→ WORK TO COMPLETE:
[1] Retype, word for word, the Form 10-Q excerpt from "On April 1, 2014, we" to "by late 2014.".
[2] Using the Form 10-Q excerpt, answer the following:
(a) What initial natural gas pipeline capacity is being sought in the solicitation announced with Duke Energy?
(b) What size is the company's equity stake in Constitution?
(c) What target capital structure does the company aim to maintain?

→ SELECTED PASSAGE:
On April 1, 2014, we jointly announced with Duke Energy a solicitation for proposals to build a second major natural gas pipeline into North Carolina to meet growing demand for the fuel in the Carolinas and possibly surrounding states. Duke Energy’s increasing reliance on natural gas to generate electricity, coupled with our growing customer demand, warrant investment in a new pipeline that would bolster reliability and diversity of natural gas supplies. Together we are seeking an initial natural gas pipeline capacity of as much as 900 million cubic feet per day, with a target in-service date of late 2018. We have not determined the corporate structure for the pipeline initiative but will consider a joint venture, ownership interest, strategic partnership or other financial-based arrangement. We expect to jointly select a proposal by late 2014.

We are a 24% equity member of Constitution, a Delaware limited liability company. The purpose of the joint venture is to develop, construct, own and operate approximately 120 miles of interstate natural gas pipeline and related facilities connecting shale natural gas supplies and gathering systems in Susquehanna County, Pennsylvania, to the Iroquois Gas Transmission and Tennessee Gas Pipeline systems in New York. We have committed to fund an amount in proportion to our ownership interest for the development and construction of the new pipeline, which is expected to cost approximately $680 million in total. Our contributions for the six months ended April 30, 2014 were $18.6 million with our total equity contribution for the project totaling $34.5 million as of April 30, 2014. The forecasted in-service date of the project is late 2015 or 2016. We expect our equity contributions will be an estimated $40 million, $89 million, and $18.1 million in our fiscal years 2014, 2015 and 2016, respectively. For further information regarding this agreement, see Note 12 to the condensed consolidated financial statements in this Form 10-Q.

Cash Flows from Financing Activities . Net cash (used in) provided by financing activities was ($120) million and $39.5 million for the six months ended April 30, 2014 and 2013, respectively. Funds are primarily provided from long-term debt securities, short-term borrowings and the issuance of common stock through our dividend reinvestment and stock purchase plan (DRIP) and our employee stock purchase plan (ESPP). We may sell common stock and long-term debt when market and other conditions favor such long-term financing to maintain our target capital structure of 50 – 55% equity to total long-term capital. In recent years, bonus depreciation has been a source of funds in that it has decreased our federal income tax payments. Funds are primarily used to finance capital expenditures, retire long-term debt maturities, pay down outstanding short-term debt, repurchase common stock under the common stock repurchase program, pay quarterly dividends on our common stock and for other general corporate purposes.

→ MATERIAL PROVIDED:
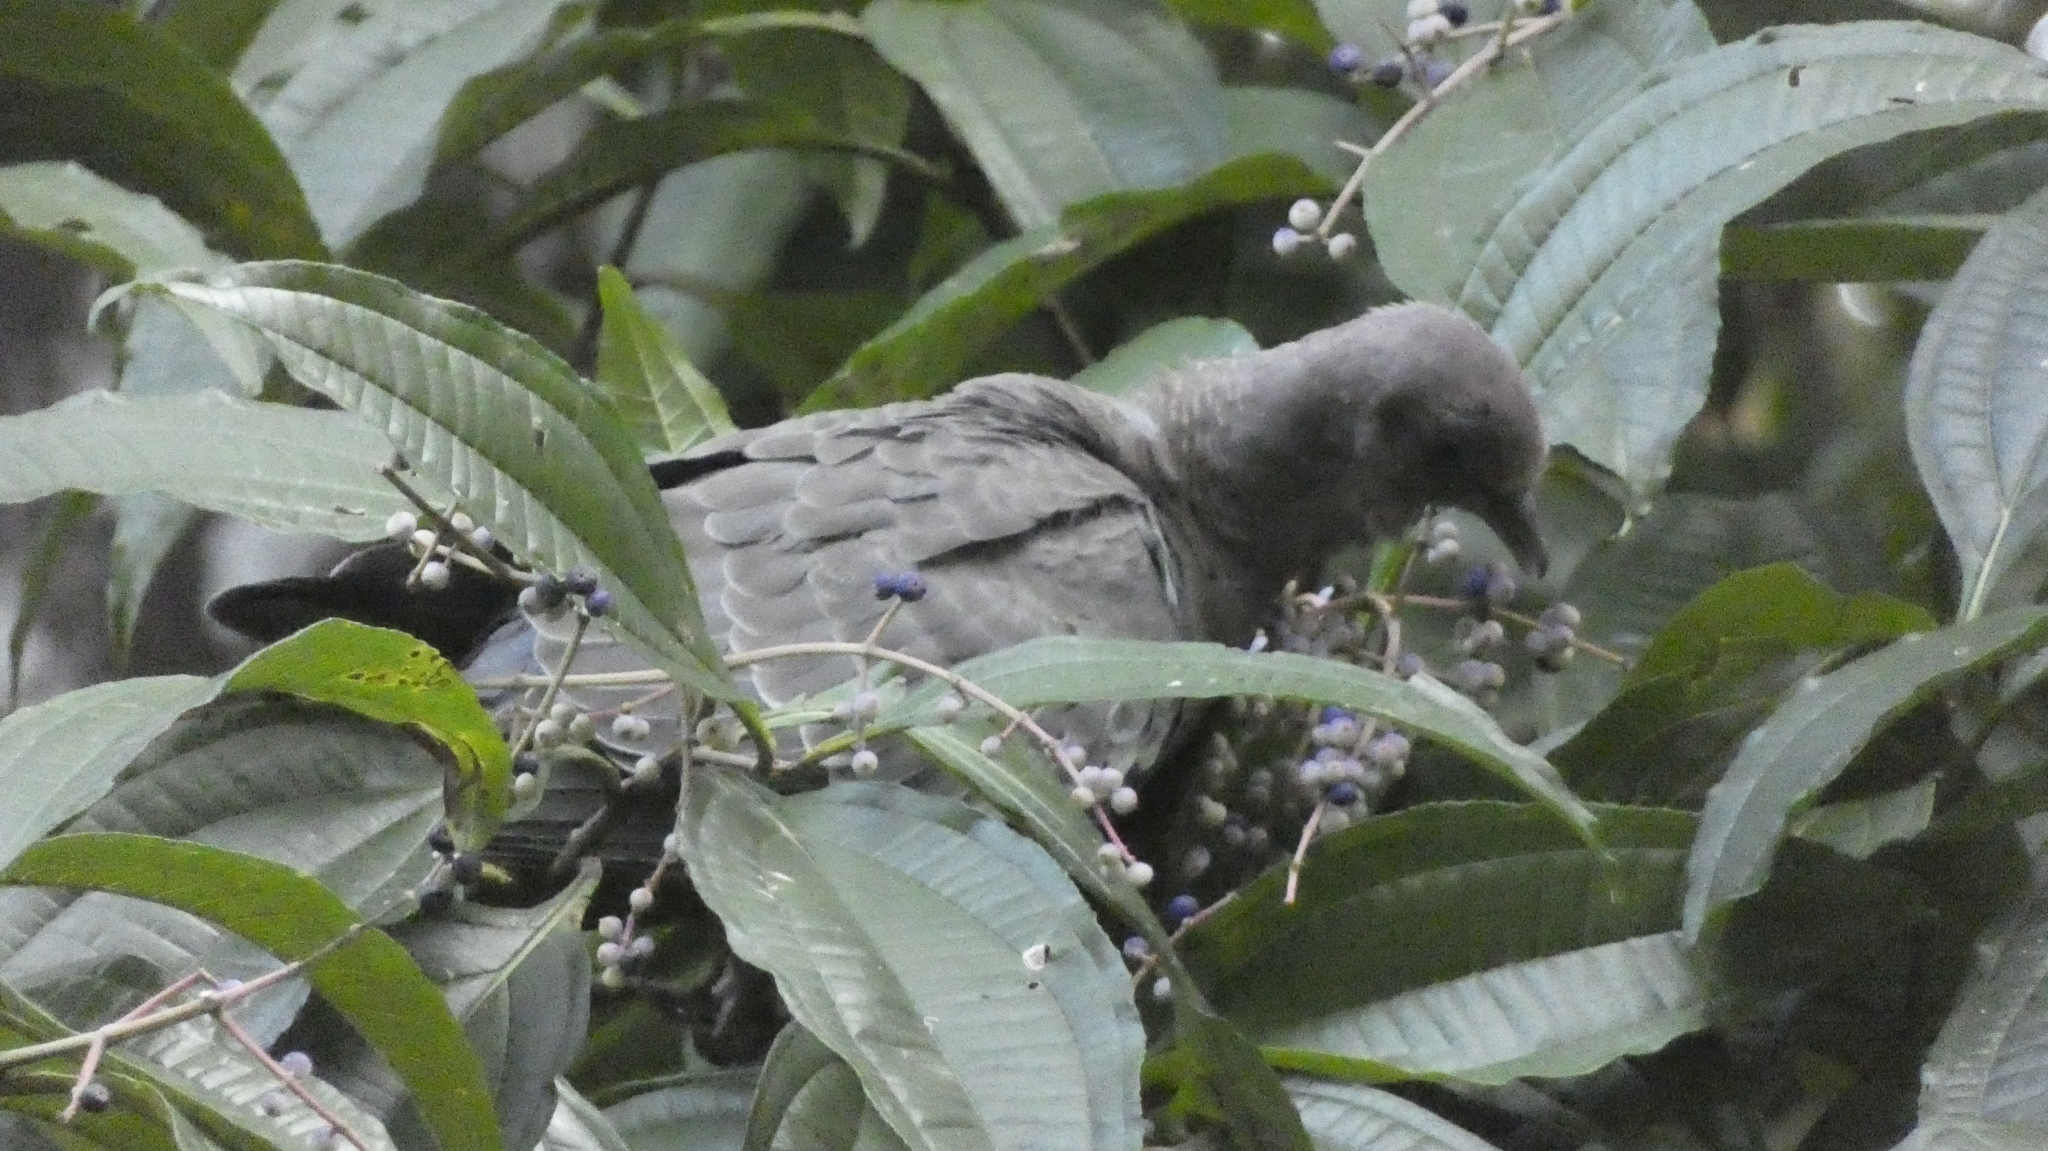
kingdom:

→ REPLIES:
[1]
On April 1, 2014, we jointly announced with Duke Energy a solicitation for proposals to build a second major natural gas pipeline into North Carolina to meet growing demand for the fuel in the Carolinas and possibly surrounding states. Duke Energy’s increasing reliance on natural gas to generate electricity, coupled with our growing customer demand, warrant investment in a new pipeline that would bolster reliability and diversity of natural gas supplies. Together we are seeking an initial natural gas pipeline capacity of as much as 900 million cubic feet per day, with a target in-service date of late 2018. We have not determined the corporate structure for the pipeline initiative but will consider a joint venture, ownership interest, strategic partnership or other financial-based arrangement. We expect to jointly select a proposal by late 2014.

[2]
(a) As much as 900 million cubic feet per day.
(b) 24%.
(c) 50–55% equity to total long-term capital.